What you can do is start fresh.
Don’t compare your date to anyone in your past. Let him be himself. Do enjoy
YOUR time together. Do not waste precious time by inserting talk about past
relationships. Those relationships are over. If they were so good, you’d still
be in them. Why allow them to screw up an opportunity at future happiness.
I guess it all comes down to
checking your luggage at the door. Really, leave it there. Don’t go back for
it. You don’t need it to go forward in love. In fact, it may keep you from
getting through the door in the first place.
Update: I will admit I’ve caught
myself more than once picking up old baggage.

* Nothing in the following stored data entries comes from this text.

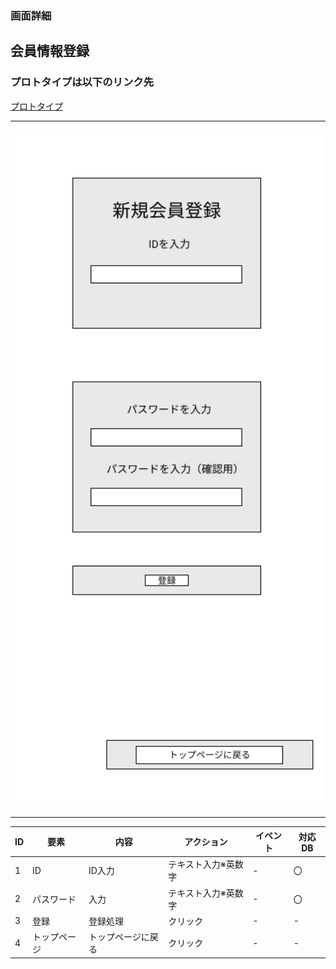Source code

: ### 画面詳細
## 会員情報登録
### プロトタイプは以下のリンク先
[プロトタイプ](https://www.figma.com/file/1qrEKi7iktAY3U27hFIezf/Untitled?node-id=0%3A1)
*****
<img src="../img/会員登録情報.png" width="500">

*****

| ID | 要素 | 内容 | アクション | イベント | 対応DB |
|----|------|------|-----------|----------|--------|
|1   |ID    |ID入力|テキスト入力※英数字|- |〇      |
|2   |パスワード|入力|テキスト入力※英数字|- |〇    |
|3   |登録  |登録処理|クリック|-           |-       |
|4   |トップページ|トップページに戻る|クリック|- |-  |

Often checking your baggage is an
everyday thing
Tuesday, April 5, 2011
Chasing Love
It’s Friday evening and I am
shoulder deep into a hot bath as Elton John sings about a candle in the wind. I
know he is talking about Marilyn Monroe. The blond beauty fascinated me as a
teen and I devoured as many biographies about the sex symbol as I could lay my
hands on. One written by her housekeeper entitled Marilyn Monroe:
Confidential especially caught my attention because it explained her
actions as an endless pursuit of love.
Marilyn dated and married famous men
because she thought they would bring her that most desired gift: love. Most of
her husbands and lovers viewed her more as an exotic flower they might collect.
Her most well-known husband, Joe DiMaggio, was so intensely jealous of any man
who even looked at Marilyn that he eventually drove her away. Her biography
listed one heartache after another. The woman who epitomized beauty and
physical love couldn’t actually hold onto love. She commented to her
housekeeper that men loved her screen image, not who she was. All she really
wanted was someone who could love her, Norma Jean…not Marilyn Monroe.
Marilyn’s desire to be loved for who
she really was could be many women’s plea. Love who I am; not who you think I
am. Princess Diana, whom Elton John modified the Candle song for experienced
her own brush with elusive love. Diana actually married a prince, but they did
not live happily ever after. Even though she professed to love her prince in
the beginning, things didn’t work out. The question was did she fall for a
princely image or did the prince propose to a woman he felt he could mold into
his princess? Before she died, she stated she was in a love relationship, which
shows even princesses are constantly looking for love, and like the rest of us,
not always finding it immediately.
In fact, more than 50% married or
committed couples feel like they aren’t in a love relationship. Divorce
statistics prove that there are many differences of opinions of what constitute
love after the 'I do’s.' The real question is what does love look like?
According to Dave Ramsey, the
founder of Financial Peace University, love can be expressed to a woman via
financial stability. Women are nesters and they appreciate the ability to keep
the nest and occasionally re-feather it. Many men don’t understand this since they
are hunters. Instead of nesting, they travel, leave stable jobs, and drag the
wife and children along on the next great adventure. These women may not feel
the love because they are constantly working to keep their home base intact. It
is understandable that women who are forced to constantly abandon friends and
family may not feel like they’ve captured love since they’re so off balanced
However, many men do understand
stability. These same men work hard and maintain the family home. They show
their love with actions, and yet their wives may still leave stating that he
wasn’t loving or romantic enough. Their love language was different. He kept
busy doing actions for his wife to say, “I love you” while she wanted long
walks while holding hands. Author Gary Chapman explains the five types of love
language on his website: http://www.5lovelanguages.com. On the website, there
is a quiz to discover your love language and the love language of your sweetie.